### Trecho do documento

17 de outubro de 2010


O PRIMADO DA FILOSOFIA

Os gregos, na Antigüidade Clássica, repugnavam a possibilidade de serem chamados de sábios, pois defendiam a tese de que a sabedoria era um estádio a ser atingido como um processo contínuo de pensamento sobre a própria Vida. Neste sentido, importa clarificar o sentido da palavra sabedoria. Filós, amigo, sofia, saber. Amigo do saber: assim proclamavam os antigos pensadores, pois conseguiam, através dessa expressão, transmitir a idéia de construção do próprio saber enquanto universo que se expande, permanentemente, para todos os lados, em movimento esférico, ou na forma aspiralada do pensamento, desde a sua fundação, modulando a representação do infinito.

######
### Dados fornecidos

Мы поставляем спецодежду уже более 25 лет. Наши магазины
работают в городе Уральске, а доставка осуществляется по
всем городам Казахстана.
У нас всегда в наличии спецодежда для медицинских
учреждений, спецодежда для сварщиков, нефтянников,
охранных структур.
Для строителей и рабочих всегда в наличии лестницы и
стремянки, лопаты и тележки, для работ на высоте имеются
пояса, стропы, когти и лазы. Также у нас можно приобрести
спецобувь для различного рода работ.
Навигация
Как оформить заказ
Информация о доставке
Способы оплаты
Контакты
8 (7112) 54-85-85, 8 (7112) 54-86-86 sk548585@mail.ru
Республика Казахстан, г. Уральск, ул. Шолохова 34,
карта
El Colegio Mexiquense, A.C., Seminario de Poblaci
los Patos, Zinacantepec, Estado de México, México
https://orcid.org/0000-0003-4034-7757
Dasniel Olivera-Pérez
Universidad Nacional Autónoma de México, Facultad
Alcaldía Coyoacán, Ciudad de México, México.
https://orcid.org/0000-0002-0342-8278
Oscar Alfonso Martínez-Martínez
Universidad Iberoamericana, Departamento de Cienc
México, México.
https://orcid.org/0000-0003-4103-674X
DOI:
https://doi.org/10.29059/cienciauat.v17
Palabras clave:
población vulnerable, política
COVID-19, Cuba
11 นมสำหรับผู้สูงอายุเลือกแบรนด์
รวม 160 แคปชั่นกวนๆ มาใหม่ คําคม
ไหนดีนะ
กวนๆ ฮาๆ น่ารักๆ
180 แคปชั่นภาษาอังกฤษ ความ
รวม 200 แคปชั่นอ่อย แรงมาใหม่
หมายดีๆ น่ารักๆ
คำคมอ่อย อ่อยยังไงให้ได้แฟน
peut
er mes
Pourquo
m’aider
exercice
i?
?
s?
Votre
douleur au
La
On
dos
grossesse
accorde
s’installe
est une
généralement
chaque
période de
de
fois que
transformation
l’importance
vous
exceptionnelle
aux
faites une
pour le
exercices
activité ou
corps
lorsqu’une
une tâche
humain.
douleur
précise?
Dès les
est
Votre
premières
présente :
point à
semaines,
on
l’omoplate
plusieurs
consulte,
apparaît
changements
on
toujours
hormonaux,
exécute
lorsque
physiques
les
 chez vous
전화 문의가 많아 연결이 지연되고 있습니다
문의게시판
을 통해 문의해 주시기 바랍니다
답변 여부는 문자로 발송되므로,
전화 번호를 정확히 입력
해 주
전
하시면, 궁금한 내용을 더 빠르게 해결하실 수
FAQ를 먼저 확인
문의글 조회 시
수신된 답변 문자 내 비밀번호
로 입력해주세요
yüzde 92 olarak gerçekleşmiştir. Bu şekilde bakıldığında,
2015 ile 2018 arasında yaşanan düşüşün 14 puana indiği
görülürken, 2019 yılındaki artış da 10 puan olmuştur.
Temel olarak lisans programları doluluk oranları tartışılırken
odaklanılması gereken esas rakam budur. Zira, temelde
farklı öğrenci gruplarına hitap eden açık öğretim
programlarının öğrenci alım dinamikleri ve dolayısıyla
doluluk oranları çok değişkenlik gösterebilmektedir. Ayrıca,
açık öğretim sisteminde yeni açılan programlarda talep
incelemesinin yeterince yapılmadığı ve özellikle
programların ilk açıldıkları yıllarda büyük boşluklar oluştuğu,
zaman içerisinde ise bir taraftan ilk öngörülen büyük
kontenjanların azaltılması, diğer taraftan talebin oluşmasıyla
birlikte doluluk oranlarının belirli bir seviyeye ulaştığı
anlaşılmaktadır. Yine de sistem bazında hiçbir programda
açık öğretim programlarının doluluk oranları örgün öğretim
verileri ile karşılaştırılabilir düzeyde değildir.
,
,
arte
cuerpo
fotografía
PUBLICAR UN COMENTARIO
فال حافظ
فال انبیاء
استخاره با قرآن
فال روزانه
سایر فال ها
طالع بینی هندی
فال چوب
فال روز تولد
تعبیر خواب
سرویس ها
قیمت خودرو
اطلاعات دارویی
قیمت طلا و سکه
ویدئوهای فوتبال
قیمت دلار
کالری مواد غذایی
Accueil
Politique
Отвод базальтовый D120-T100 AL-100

######

→ Tarefas a cumprir
1. Transcreva do texto sobre o primado da filosofia a parte que começa com as palavras que contêm "Os gregos, na" e termina em "representação do infinito.".
2. Como ficam as linhas dos registros, desde o início até a linha que contém "Для строителей и", se você trocar "магазины" por "склады" e mantiver todo o resto igual? Reescreva somente essas linhas, incluindo a última.

→ Respostas em ordem
1.
Os gregos, na Antigüidade Clássica, repugnavam a possibilidade de serem chamados de sábios, pois defendiam a tese de que a sabedoria era um estádio a ser atingido como um processo contínuo de pensamento sobre a própria Vida. Neste sentido, importa clarificar o sentido da palavra sabedoria. Filós, amigo, sofia, saber. Amigo do saber: assim proclamavam os antigos pensadores, pois conseguiam, através dessa expressão, transmitir a idéia de construção do próprio saber enquanto universo que se expande, permanentemente, para todos os lados, em movimento esférico, ou na forma aspiralada do pensamento, desde a sua fundação, modulando a representação do infinito.

2.
Мы поставляем спецодежду уже более 25 лет. Наши склады
работают в городе Уральске, а доставка осуществляется по
всем городам Казахстана.
У нас всегда в наличии спецодежда для медицинских
учреждений, спецодежда для сварщиков, нефтянников,
охранных структур.
Для строителей и рабочих всегда в наличии лестницы и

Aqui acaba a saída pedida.